Climate change policies important to Aussie voters ahead of election: poll

Xinhua News Agency


Climate change policies will influence almost half of all Australian voters in this year's federal election, according to results of a survey published on Thursday.

The results of the poll, conducted by Lonergan Research, showed that 47 percent of Australian voters said climate change and renewable energy would influence the way they vote.

Similarly, 44 percent of Australian voters believe a future government should be put in place strong measures to protect the World Heritage listed Great Barrier Reef.

Only one in five Australians said climate change policies would not affect their voting habits heading into the election.
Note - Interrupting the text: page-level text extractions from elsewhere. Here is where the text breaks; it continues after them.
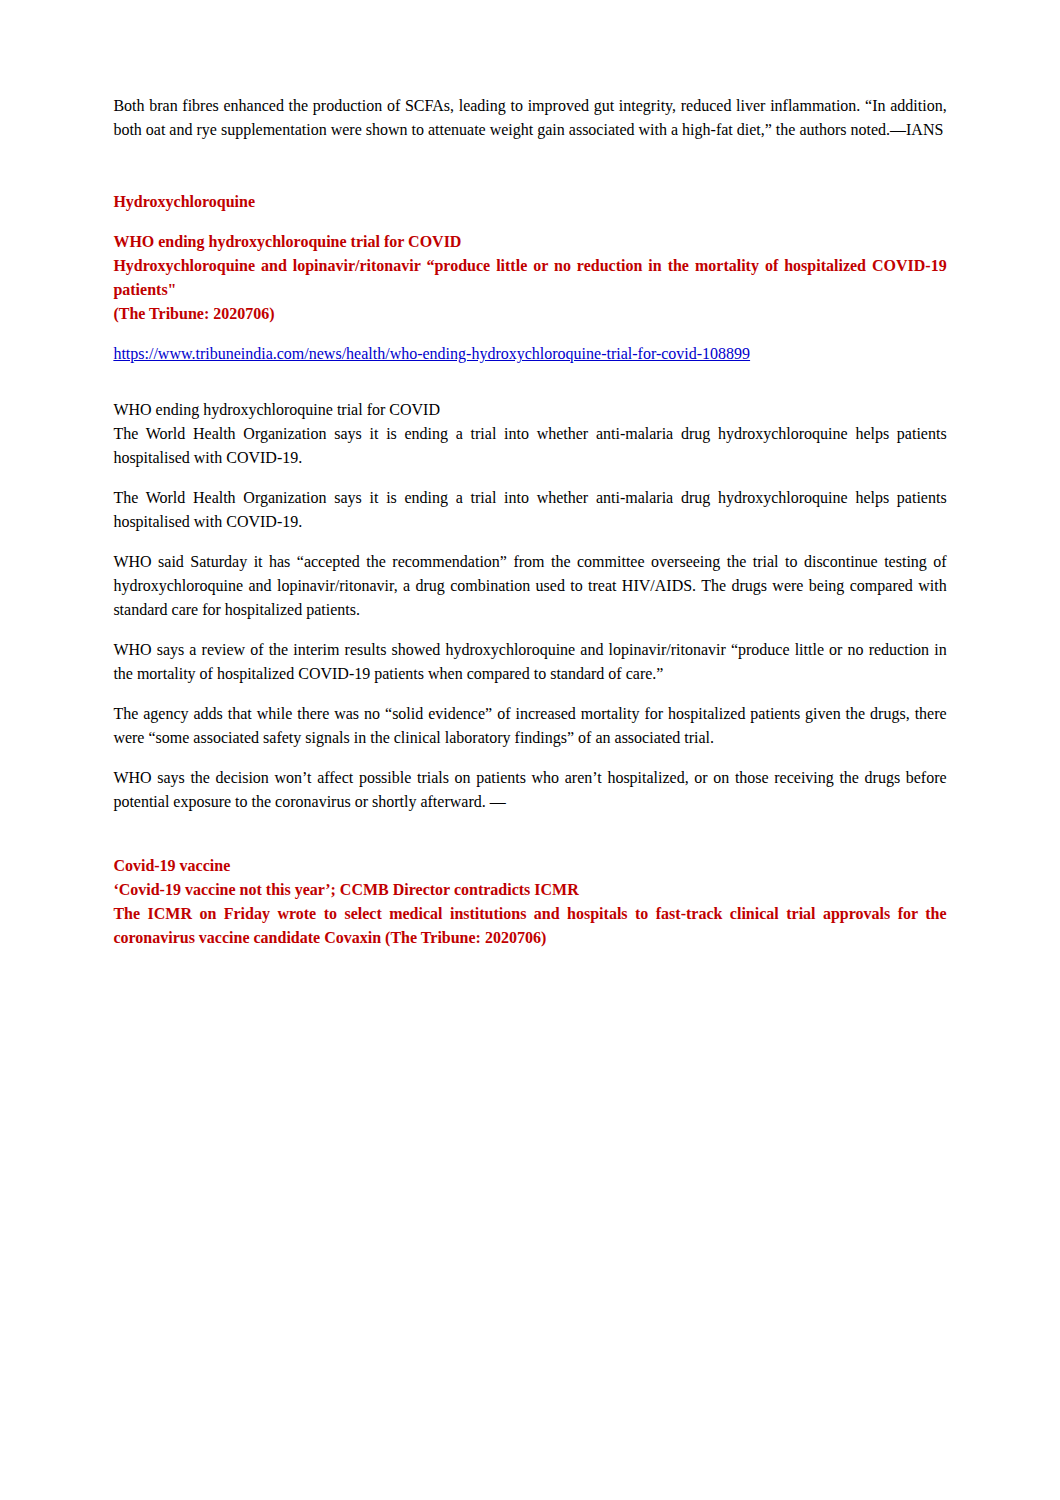Both bran fibres enhanced the production of SCFAs, leading to improved gut integrity, reduced liver inflammation. “In addition, both oat and rye supplementation were shown to attenuate weight gain associated with a high-fat diet,” the authors noted.—IANS
Hydroxychloroquine
WHO ending hydroxychloroquine trial for COVID
Hydroxychloroquine and lopinavir/ritonavir “produce little or no reduction in the mortality of hospitalized COVID-19 patients"
(The Tribune: 2020706)
https://www.tribuneindia.com/news/health/who-ending-hydroxychloroquine-trial-for-covid-108899
WHO ending hydroxychloroquine trial for COVID
The World Health Organization says it is ending a trial into whether anti-malaria drug hydroxychloroquine helps patients hospitalised with COVID-19.
The World Health Organization says it is ending a trial into whether anti-malaria drug hydroxychloroquine helps patients hospitalised with COVID-19.
WHO said Saturday it has “accepted the recommendation” from the committee overseeing the trial to discontinue testing of hydroxychloroquine and lopinavir/ritonavir, a drug combination used to treat HIV/AIDS. The drugs were being compared with standard care for hospitalized patients.
WHO says a review of the interim results showed hydroxychloroquine and lopinavir/ritonavir “produce little or no reduction in the mortality of hospitalized COVID-19 patients when compared to standard of care.”
The agency adds that while there was no “solid evidence” of increased mortality for hospitalized patients given the drugs, there were “some associated safety signals in the clinical laboratory findings” of an associated trial.
WHO says the decision won’t affect possible trials on patients who aren’t hospitalized, or on those receiving the drugs before potential exposure to the coronavirus or shortly afterward. —
Covid-19 vaccine
‘Covid-19 vaccine not this year’; CCMB Director contradicts ICMR
The ICMR on Friday wrote to select medical institutions and hospitals to fast-track clinical trial approvals for the coronavirus vaccine candidate Covaxin (The Tribune: 2020706)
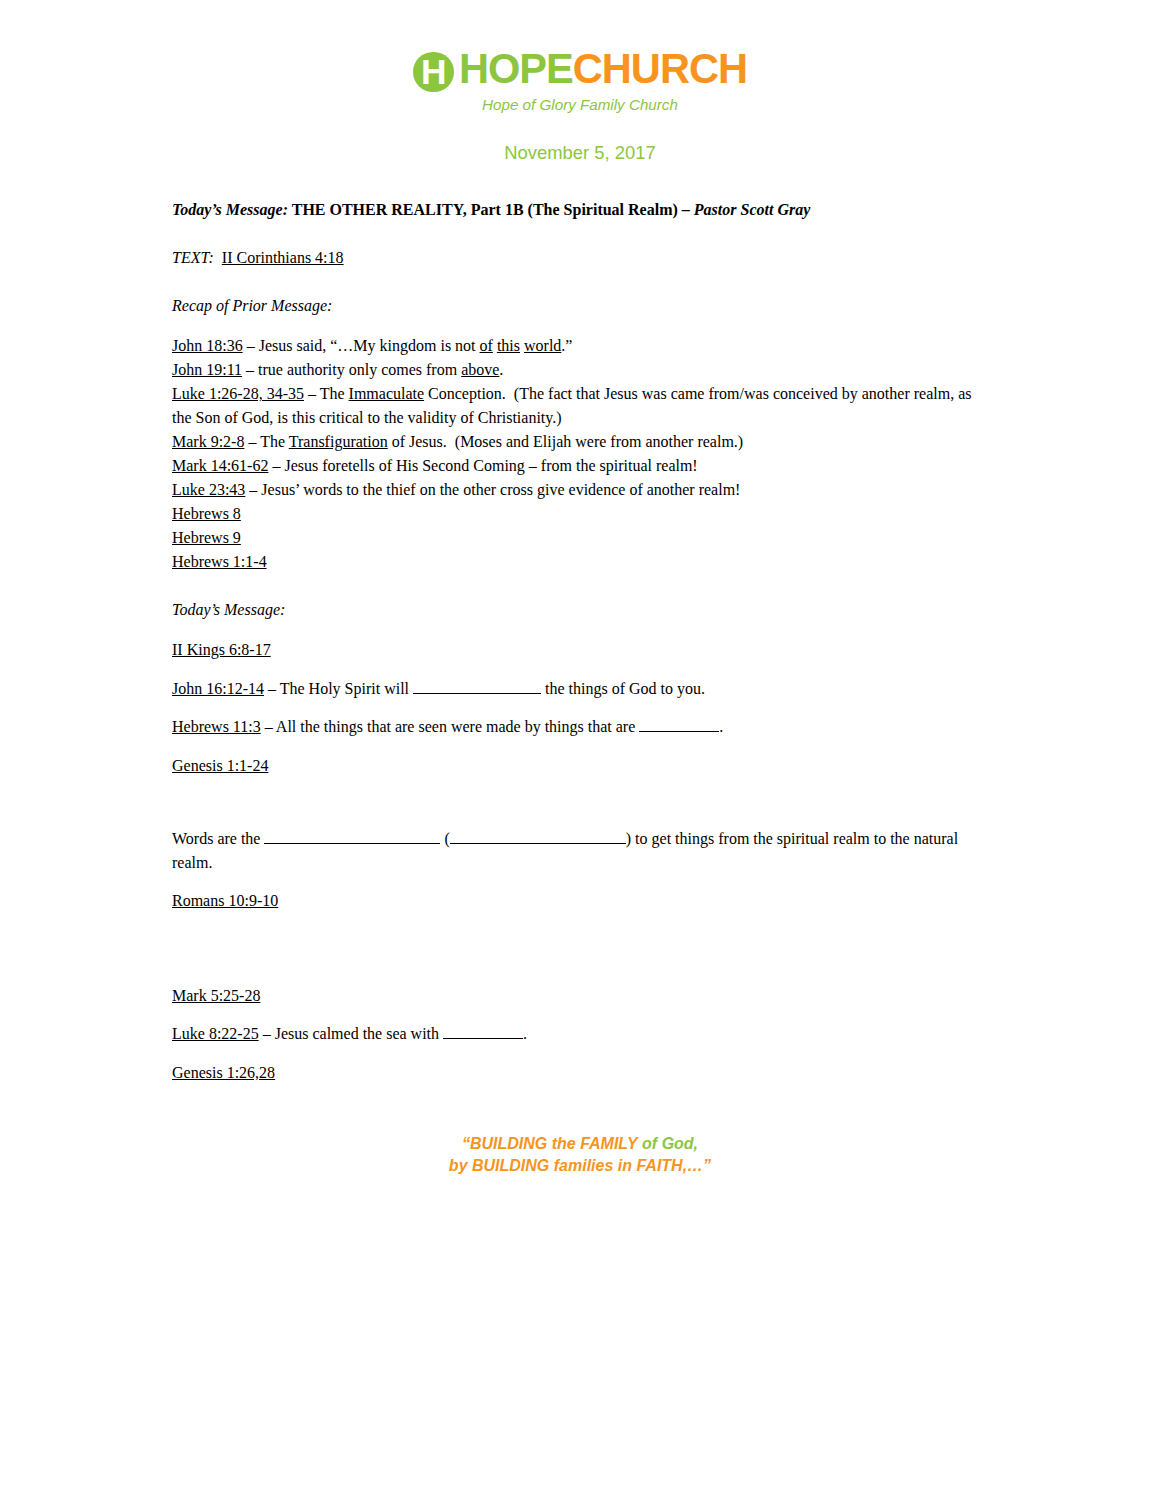HHOPE CHURCH
Hope of Glory Family Church
November 5, 2017
Today’s Message: THE OTHER REALITY, Part 1B (The Spiritual Realm) – Pastor Scott Gray
TEXT: II Corinthians 4:18
Recap of Prior Message:
John 18:36 – Jesus said, “…My kingdom is not of this world.”
John 19:11 – true authority only comes from above.
Luke 1:26-28, 34-35 – The Immaculate Conception. (The fact that Jesus was came from/was conceived by another realm, as the Son of God, is this critical to the validity of Christianity.)
Mark 9:2-8 – The Transfiguration of Jesus. (Moses and Elijah were from another realm.)
Mark 14:61-62 – Jesus foretells of His Second Coming – from the spiritual realm!
Luke 23:43 – Jesus’ words to the thief on the other cross give evidence of another realm!
Hebrews 8
Hebrews 9
Hebrews 1:1-4
Today’s Message:
II Kings 6:8-17
John 16:12-14 – The Holy Spirit will the things of God to you.
Hebrews 11:3 – All the things that are seen were made by things that are .
Genesis 1:1-24
Words are the ( ) to get things from the spiritual realm to the natural realm.
Romans 10:9-10
Mark 5:25-28
Luke 8:22-25 – Jesus calmed the sea with .
Genesis 1:26,28
“BUILDING the FAMILY of God,
by BUILDING families in FAITH,…”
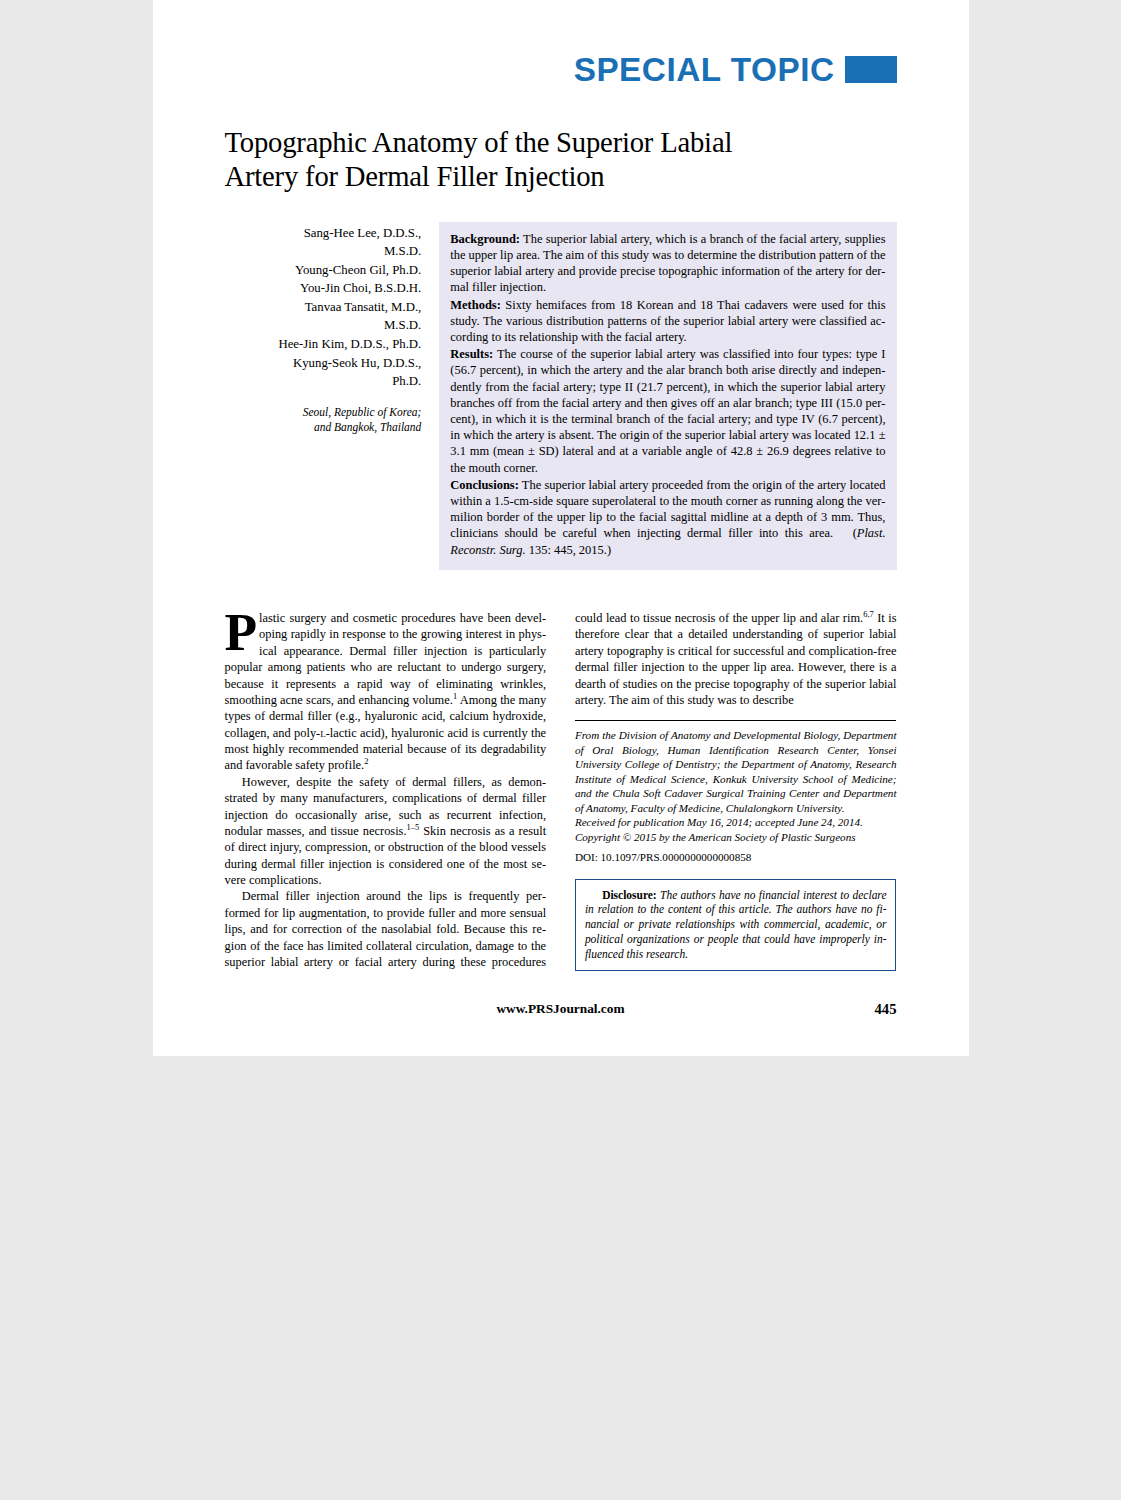SPECIAL TOPIC
Topographic Anatomy of the Superior Labial
Artery for Dermal Filler Injection
Sang-Hee Lee, D.D.S.,
M.S.D.
Young-Cheon Gil, Ph.D.
You-Jin Choi, B.S.D.H.
Tanvaa Tansatit, M.D.,
M.S.D.
Hee-Jin Kim, D.D.S., Ph.D.
Kyung-Seok Hu, D.D.S.,
Ph.D.
Seoul, Republic of Korea;
and Bangkok, Thailand
Background: The superior labial artery, which is a branch of the facial artery, supplies the upper lip area. The aim of this study was to determine the distribution pattern of the superior labial artery and provide precise topographic information of the artery for dermal filler injection.
Methods: Sixty hemifaces from 18 Korean and 18 Thai cadavers were used for this study. The various distribution patterns of the superior labial artery were classified according to its relationship with the facial artery.
Results: The course of the superior labial artery was classified into four types: type I (56.7 percent), in which the artery and the alar branch both arise directly and independently from the facial artery; type II (21.7 percent), in which the superior labial artery branches off from the facial artery and then gives off an alar branch; type III (15.0 percent), in which it is the terminal branch of the facial artery; and type IV (6.7 percent), in which the artery is absent. The origin of the superior labial artery was located 12.1 ± 3.1 mm (mean ± SD) lateral and at a variable angle of 42.8 ± 26.9 degrees relative to the mouth corner.
Conclusions: The superior labial artery proceeded from the origin of the artery located within a 1.5-cm-side square superolateral to the mouth corner as running along the vermilion border of the upper lip to the facial sagittal midline at a depth of 3 mm. Thus, clinicians should be careful when injecting dermal filler into this area. (Plast. Reconstr. Surg. 135: 445, 2015.)
Plastic surgery and cosmetic procedures have been developing rapidly in response to the growing interest in physical appearance. Dermal filler injection is particularly popular among patients who are reluctant to undergo surgery, because it represents a rapid way of eliminating wrinkles, smoothing acne scars, and enhancing volume.1 Among the many types of dermal filler (e.g., hyaluronic acid, calcium hydroxide, collagen, and poly-l-lactic acid), hyaluronic acid is currently the most highly recommended material because of its degradability and favorable safety profile.2
However, despite the safety of dermal fillers, as demonstrated by many manufacturers, complications of dermal filler injection do occasionally arise, such as recurrent infection, nodular masses, and tissue necrosis.1–5 Skin necrosis as a result of direct injury, compression, or obstruction of the blood vessels during dermal filler injection is considered one of the most severe complications.
Dermal filler injection around the lips is frequently performed for lip augmentation, to provide fuller and more sensual lips, and for correction of the nasolabial fold. Because this region of the face has limited collateral circulation, damage to the superior labial artery or facial artery during these procedures could lead to tissue necrosis of the upper lip and alar rim.6,7 It is therefore clear that a detailed understanding of superior labial artery topography is critical for successful and complication-free dermal filler injection to the upper lip area. However, there is a dearth of studies on the precise topography of the superior labial artery. The aim of this study was to describe
From the Division of Anatomy and Developmental Biology, Department of Oral Biology, Human Identification Research Center, Yonsei University College of Dentistry; the Department of Anatomy, Research Institute of Medical Science, Konkuk University School of Medicine; and the Chula Soft Cadaver Surgical Training Center and Department of Anatomy, Faculty of Medicine, Chulalongkorn University.
Received for publication May 16, 2014; accepted June 24, 2014.
Copyright © 2015 by the American Society of Plastic Surgeons
DOI: 10.1097/PRS.0000000000000858
Disclosure: The authors have no financial interest to declare in relation to the content of this article. The authors have no financial or private relationships with commercial, academic, or political organizations or people that could have improperly influenced this research.
www.PRSJournal.com 445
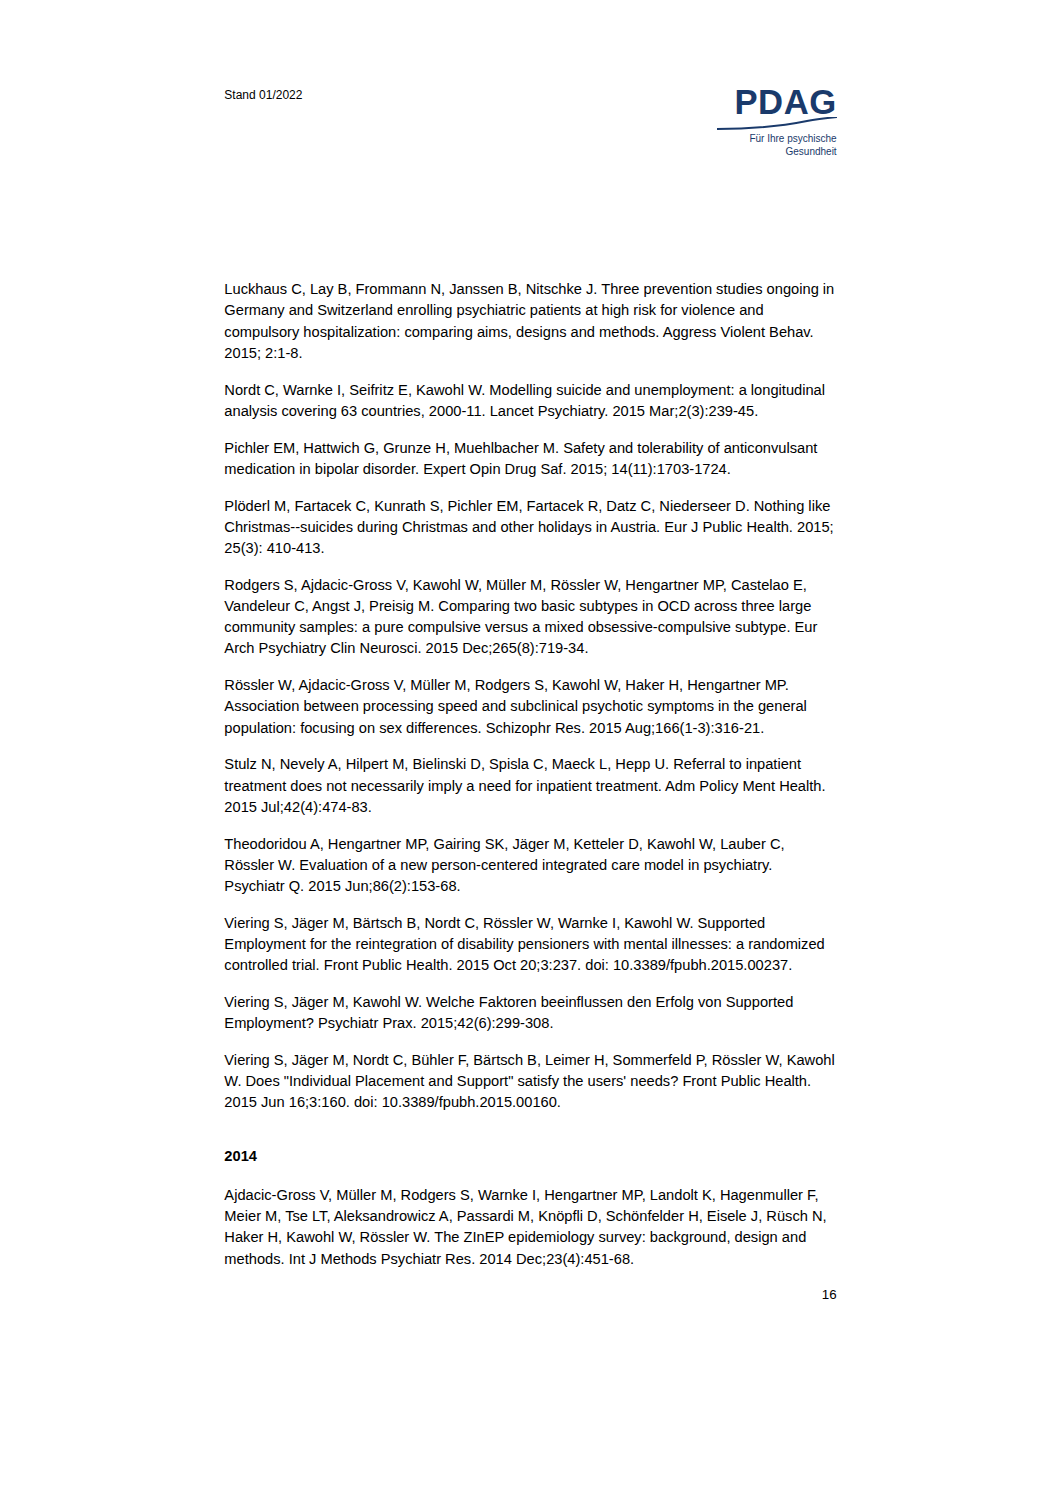Stand 01/2022
PDAG
Für Ihre psychische
Gesundheit
Luckhaus C, Lay B, Frommann N, Janssen B, Nitschke J. Three prevention studies ongoing in Germany and Switzerland enrolling psychiatric patients at high risk for violence and compulsory hospitalization: comparing aims, designs and methods. Aggress Violent Behav. 2015; 2:1-8.
Nordt C, Warnke I, Seifritz E, Kawohl W. Modelling suicide and unemployment: a longitudinal analysis covering 63 countries, 2000-11. Lancet Psychiatry. 2015 Mar;2(3):239-45.
Pichler EM, Hattwich G, Grunze H, Muehlbacher M. Safety and tolerability of anticonvulsant medication in bipolar disorder. Expert Opin Drug Saf. 2015; 14(11):1703-1724.
Plöderl M, Fartacek C, Kunrath S, Pichler EM, Fartacek R, Datz C, Niederseer D. Nothing like Christmas--suicides during Christmas and other holidays in Austria. Eur J Public Health. 2015; 25(3): 410-413.
Rodgers S, Ajdacic-Gross V, Kawohl W, Müller M, Rössler W, Hengartner MP, Castelao E, Vandeleur C, Angst J, Preisig M. Comparing two basic subtypes in OCD across three large community samples: a pure compulsive versus a mixed obsessive-compulsive subtype. Eur Arch Psychiatry Clin Neurosci. 2015 Dec;265(8):719-34.
Rössler W, Ajdacic-Gross V, Müller M, Rodgers S, Kawohl W, Haker H, Hengartner MP. Association between processing speed and subclinical psychotic symptoms in the general population: focusing on sex differences. Schizophr Res. 2015 Aug;166(1-3):316-21.
Stulz N, Nevely A, Hilpert M, Bielinski D, Spisla C, Maeck L, Hepp U. Referral to inpatient treatment does not necessarily imply a need for inpatient treatment. Adm Policy Ment Health. 2015 Jul;42(4):474-83.
Theodoridou A, Hengartner MP, Gairing SK, Jäger M, Ketteler D, Kawohl W, Lauber C, Rössler W. Evaluation of a new person-centered integrated care model in psychiatry. Psychiatr Q. 2015 Jun;86(2):153-68.
Viering S, Jäger M, Bärtsch B, Nordt C, Rössler W, Warnke I, Kawohl W. Supported Employment for the reintegration of disability pensioners with mental illnesses: a randomized controlled trial. Front Public Health. 2015 Oct 20;3:237. doi: 10.3389/fpubh.2015.00237.
Viering S, Jäger M, Kawohl W. Welche Faktoren beeinflussen den Erfolg von Supported Employment? Psychiatr Prax. 2015;42(6):299-308.
Viering S, Jäger M, Nordt C, Bühler F, Bärtsch B, Leimer H, Sommerfeld P, Rössler W, Kawohl W. Does "Individual Placement and Support" satisfy the users' needs? Front Public Health. 2015 Jun 16;3:160. doi: 10.3389/fpubh.2015.00160.
2014
Ajdacic-Gross V, Müller M, Rodgers S, Warnke I, Hengartner MP, Landolt K, Hagenmuller F, Meier M, Tse LT, Aleksandrowicz A, Passardi M, Knöpfli D, Schönfelder H, Eisele J, Rüsch N, Haker H, Kawohl W, Rössler W. The ZInEP epidemiology survey: background, design and methods. Int J Methods Psychiatr Res. 2014 Dec;23(4):451-68.
16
Simon Sheikh from Future Super, the company who commissioned the poll of more than 1,000 Australians, said the results of the survey spell doom for the current government.

He said the Turnbull government's approval of the Adani coal mine close to the world-famous Great Barrier Reef, as well as the government's lax policy on renewable energy could cost it millions of votes.

"Today's polling shows that, when voters go to the polls in the second half of the year, they'll be concerned about climate change, " Sheikh told The Guardian on Thursday.

"That should be an extraordinary wake-up call for the government."

The news comes on the back of a stark warning from NASA, which revealed last month was the hottest February on record, something Australia's chief scientist said was a "genuine reason for concern".

Sheikh said Australians were becoming increasingly concerned with climate change, and the political party which best adapts its policies to reflect the changing landscape would ultimately have a better chance of getting into office.

"With temperature records being smashed in 2014, 2015 and in the first two months of 2016, it's little wonder that voters are deeply concerned about the issue once again," Sheikh said.

Australians will head to the polls later this year, with a date yet to be announced by Prime Minister Malcolm Turnbull.